Provided data:
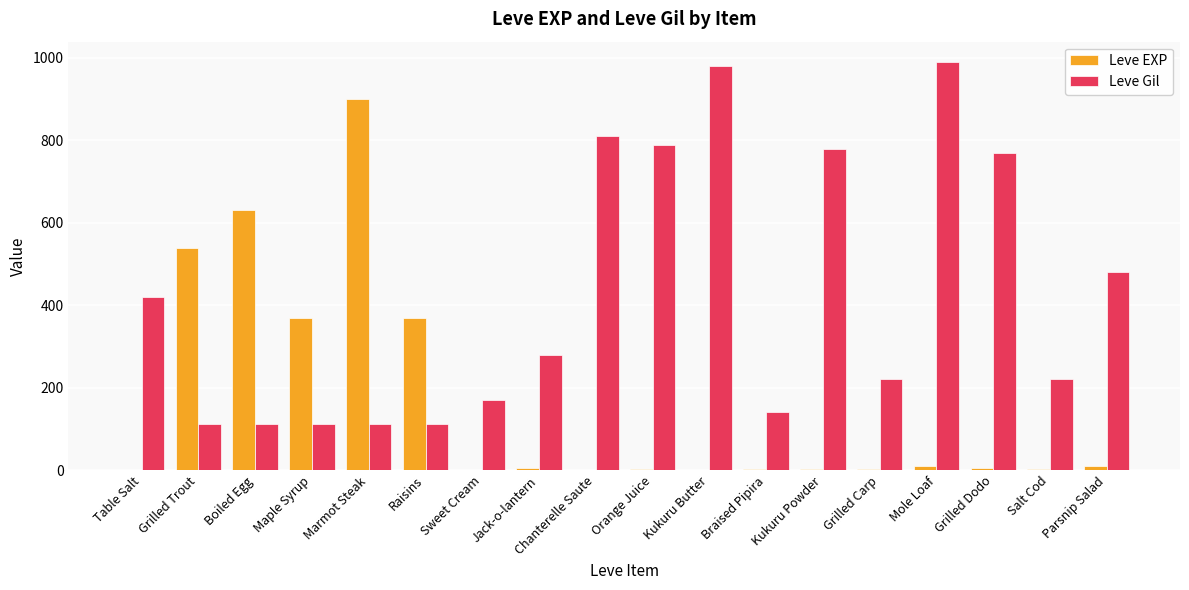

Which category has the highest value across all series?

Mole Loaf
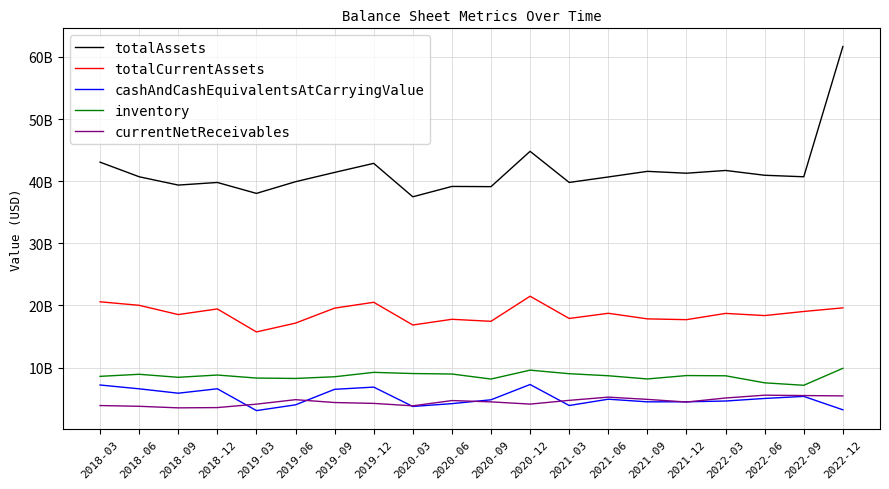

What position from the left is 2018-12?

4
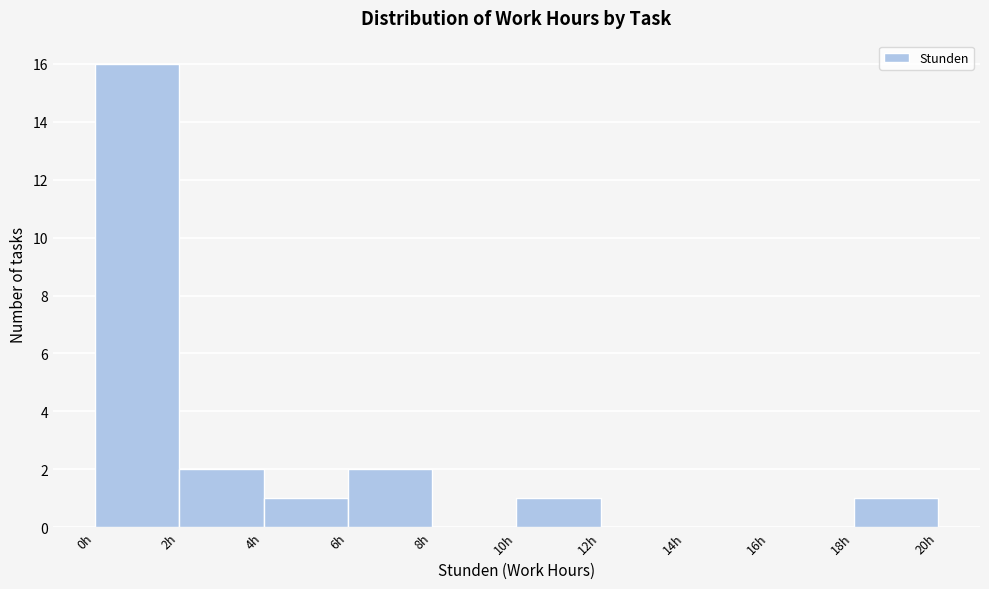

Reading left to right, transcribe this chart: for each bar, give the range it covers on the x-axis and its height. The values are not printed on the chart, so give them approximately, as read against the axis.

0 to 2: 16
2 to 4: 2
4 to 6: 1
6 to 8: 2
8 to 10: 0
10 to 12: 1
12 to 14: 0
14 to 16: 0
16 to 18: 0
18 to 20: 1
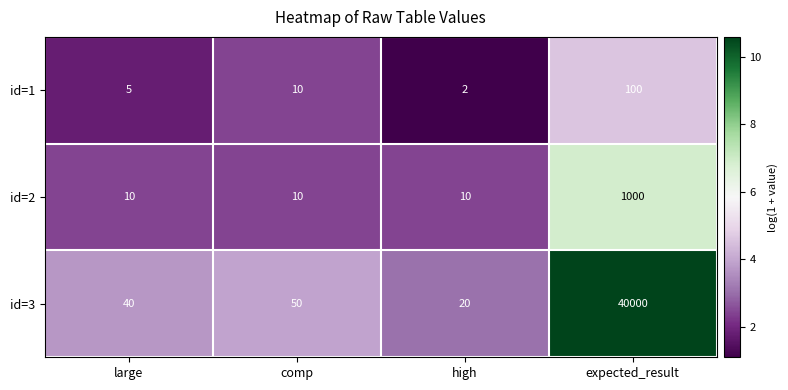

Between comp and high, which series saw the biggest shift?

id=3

Activity:
Rewrite all of the entries above as a single numbered list with one line per item. Skip the blank lines and leave out the picture lines.

Problem solution:
1. Which category has the highest value across all series?
2. Mole Loaf
3. What position from the left is 2018-12?
4. 4
5. Reading left to right, transcribe this chart: for each bar, give the range it covers on the x-axis and its height. The values are not printed on the chart, so give them approximately, as read against the axis.
6. 0 to 2: 16
7. 2 to 4: 2
8. 4 to 6: 1
9. 6 to 8: 2
10. 8 to 10: 0
11. 10 to 12: 1
12. 12 to 14: 0
13. 14 to 16: 0
14. 16 to 18: 0
15. 18 to 20: 1
16. Between comp and high, which series saw the biggest shift?
17. id=3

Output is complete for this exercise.